Very exciting news for us at GridBeyond with the Pre-qualified capacity including New Build Storage, Demand Side response and Gas capacity. The T-1 auction saw 7GW (67% from existing generation and 19% from new build) of de-rated capacity prequalify, compared to the target capacity of 5.8GW this means the auction was 20% oversubscribed. Although the target volume is still subject to change during the National Grid annual review ahead of the auction.
This compares to last year’s T-1 where all prequalifying volume were needed to meet the target, resulting in the maximum auction price of £75/kW/year. The T-4 auction was also oversubscribed with ~50GW prequalifying against the target of 42.4GW,
What is the Capacity Market?
The Capacity Market is designed to make sure we have enough reliable capacity to meet peak electricity demands (typically winter evenings) and at the lowest cost to consumers. It does this by procuring what is necessary using a competitive auction process.
There are two capacity auctions each year:
- T-4 – this is the main auction; it buys most of the capacity needed for delivery in four years’ time.
- T-1 – these are top-up auctions just ahead of each delivery year.
Can I take part?
Capacity Market participation is open to a wide range of assets — new and existing generators, including on-site generators such as combined heat and power engines and heat pumps, flexible load (industrial processes, HVAC, refrigeration, etc.), and energy storage. Both fast responding asset types and those with longer ramp times can participate. But assets that can only run for a limited amount of time (such as batteries) receive de-rated payments to account for this.
Participants are paid to ensure they’re available to respond when there is a high risk that a System Stress Event could occur. To earn revenue for our customers, we take their assets into capacity auctions where the price is set.

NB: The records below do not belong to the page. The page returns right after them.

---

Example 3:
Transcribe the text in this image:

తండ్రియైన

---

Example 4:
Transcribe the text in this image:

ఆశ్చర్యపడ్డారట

Providers who are successful in the auction(s) are awarded a Capacity Agreement, which confirms their obligation under the programme and the payments they will receive. Capacity market revenues can be layered on top of those from balancing services and is controlled via the very same platform.
Since 2020, through our Capacity Clearing House, GridBeyond has successfully operated secondary trading to help a large number of customers and generators to clear obligation commitments they either weren’t able meet or receive an obligation if they were unable to gain one, thereby avoiding costs and/or gaining unplanned revenues.